Leave the pictures behind and reproduce every line of the listing exactly.

- - - - -

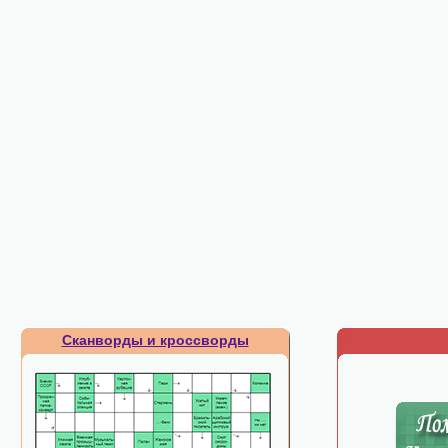
Сканворды и кроссворды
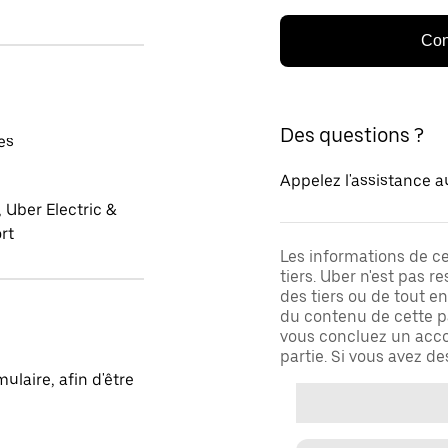
Con
Des questions ?
es
Appelez l'assistance a
 Uber Electric &
rt
Les informations de c
tiers. Uber n'est pas 
des tiers ou de tout e
du contenu de cette pa
vous concluez un acco
partie. Si vous avez d
laire, afin d'être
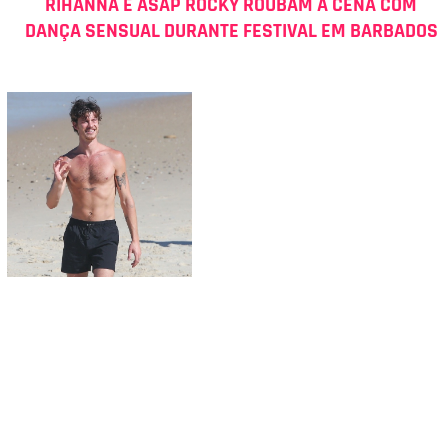
RIHANNA E ASAP ROCKY ROUBAM A CENA COM
DANÇA SENSUAL DURANTE FESTIVAL EM BARBADOS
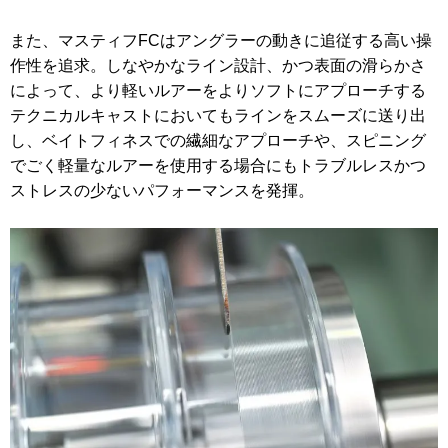
また、マスティフFCはアングラーの動きに追従する高い操
作性を追求。しなやかなライン設計、かつ表面の滑らかさ
によって、より軽いルアーをよりソフトにアプローチする
テクニカルキャストにおいてもラインをスムーズに送り出
し、ベイトフィネスでの繊細なアプローチや、スピニング
でごく軽量なルアーを使用する場合にもトラブルレスかつ
ストレスの少ないパフォーマンスを発揮。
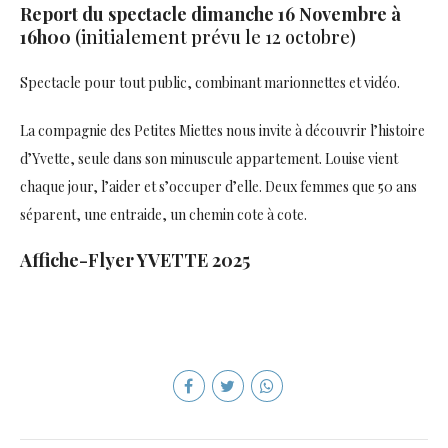
Report du spectacle dimanche 16 Novembre à
16h00
(initialement prévu le 12 octobre)
Spectacle pour tout public, combinant marionnettes et vidéo.
La compagnie des Petites Miettes nous invite à découvrir l’histoire
d’Yvette, seule dans son minuscule appartement. Louise vient
chaque jour, l’aider et s’occuper d’elle. Deux femmes que 50 ans
séparent, une entraide, un chemin cote à cote.
Affiche-Flyer YVETTE 2025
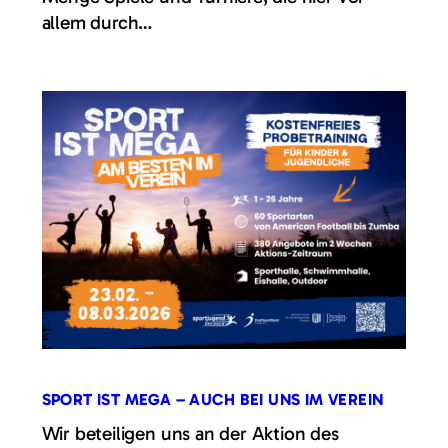
allem durch…
SPORT IST MEGA – AUCH BEI UNS IM VEREIN
Wir beteiligen uns an der Aktion des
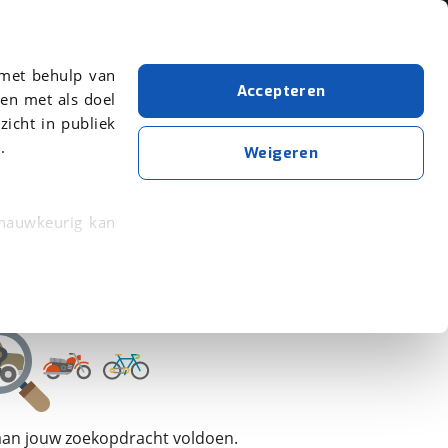
Over viaBOVAG.nl
 met behulp van
Accepteren
en met als doel
zicht in publiek
.
Hulzebos
Bouwjaar van 2023
Bouwjaar t/m 2023
Weigeren
Wis alle filters
Zoekopdracht opslaan
 nauwkeurig kan
 eigenschappen
rkeuren in het
trekken in de
lijke ervaring.
 aan jouw zoekopdracht voldoen.
ytische cookies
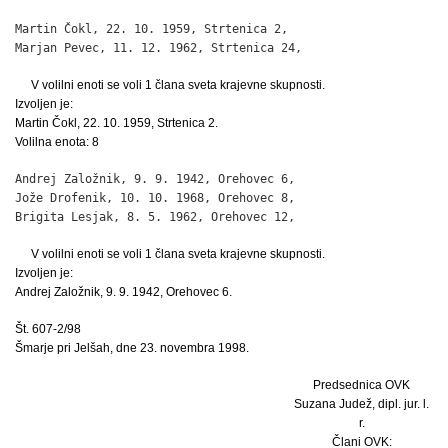
Martin Čokl, 22. 10. 1959, Strtenica 2,                       
Marjan Pevec, 11. 12. 1962, Strtenica 24,                    
V volilni enoti se voli 1 člana sveta krajevne skupnosti.
Izvoljen je:
Martin Čokl, 22. 10. 1959, Strtenica 2.
Volilna enota: 8
Andrej Založnik, 9. 9. 1942, Orehovec 6,                      
Jože Drofenik, 10. 10. 1968, Orehovec 8,                      
Brigita Lesjak, 8. 5. 1962, Orehovec 12,                     
V volilni enoti se voli 1 člana sveta krajevne skupnosti.
Izvoljen je:
Andrej Založnik, 9. 9. 1942, Orehovec 6.
Št. 607-2/98
Šmarje pri Jelšah, dne 23. novembra 1998.
Predsednica OVK
Suzana Judež, dipl. jur. l.
r.
Člani OVK:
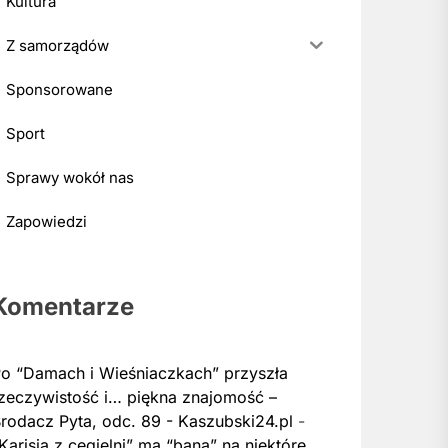
Kultura
Z samorządów
Sponsorowane
Sport
Sprawy wokół nas
Zapowiedzi
Komentarze
o “Damach i Wieśniaczkach” przyszła
zeczywistość i… piękna znajomość –
rodacz Pyta, odc. 89 - Kaszubski24.pl
-
Karisia z cegielni” ma “bana” na niektóre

- - - - -

> _RESPONSE TO THIS EXERCISE_
Сканворды и кроссворды
Con
Des questions ?
es
Appelez l'assistance a
 Uber Electric &
rt
Les informations de c
tiers. Uber n'est pas 
des tiers ou de tout e
du contenu de cette pa
vous concluez un acco
partie. Si vous avez d
laire, afin d'être
RIHANNA E ASAP ROCKY ROUBAM A CENA COM
DANÇA SENSUAL DURANTE FESTIVAL EM BARBADOS
また、マスティフFCはアングラーの動きに追従する高い操
作性を追求。しなやかなライン設計、かつ表面の滑らかさ
によって、より軽いルアーをよりソフトにアプローチする
テクニカルキャストにおいてもラインをスムーズに送り出
し、ベイトフィネスでの繊細なアプローチや、スピニング
でごく軽量なルアーを使用する場合にもトラブルレスかつ
ストレスの少ないパフォーマンスを発揮。
Report du spectacle dimanche 16 Novembre à
16h00
(initialement prévu le 12 octobre)
Spectacle pour tout public, combinant marionnettes et vidéo.
La compagnie des Petites Miettes nous invite à découvrir l’histoire
d’Yvette, seule dans son minuscule appartement. Louise vient
chaque jour, l’aider et s’occuper d’elle. Deux femmes que 50 ans
séparent, une entraide, un chemin cote à cote.
Affiche-Flyer YVETTE 2025
allem durch…
SPORT IST MEGA – AUCH BEI UNS IM VEREIN
Wir beteiligen uns an der Aktion des
Over viaBOVAG.nl
 met behulp van
Accepteren
en met als doel
zicht in publiek
.
Hulzebos
Bouwjaar van 2023
Bouwjaar t/m 2023
Weigeren
Wis alle filters
Zoekopdracht opslaan
 nauwkeurig kan
 eigenschappen
rkeuren in het
trekken in de
lijke ervaring.
 aan jouw zoekopdracht voldoen.
ytische cookies
Martin Čokl, 22. 10. 1959, Strtenica 2,                       
Marjan Pevec, 11. 12. 1962, Strtenica 24,                    
V volilni enoti se voli 1 člana sveta krajevne skupnosti.
Izvoljen je:
Martin Čokl, 22. 10. 1959, Strtenica 2.
Volilna enota: 8
Andrej Založnik, 9. 9. 1942, Orehovec 6,                      
Jože Drofenik, 10. 10. 1968, Orehovec 8,                      
Brigita Lesjak, 8. 5. 1962, Orehovec 12,                     
V volilni enoti se voli 1 člana sveta krajevne skupnosti.
Izvoljen je:
Andrej Založnik, 9. 9. 1942, Orehovec 6.
Št. 607-2/98
Šmarje pri Jelšah, dne 23. novembra 1998.
Predsednica OVK
Suzana Judež, dipl. jur. l.
r.
Člani OVK:
Kultura
Z samorządów
Sponsorowane
Sport
Sprawy wokół nas
Zapowiedzi
Komentarze
o “Damach i Wieśniaczkach” przyszła
zeczywistość i… piękna znajomość –
rodacz Pyta, odc. 89 - Kaszubski24.pl
-
Karisia z cegielni” ma “bana” na niektóre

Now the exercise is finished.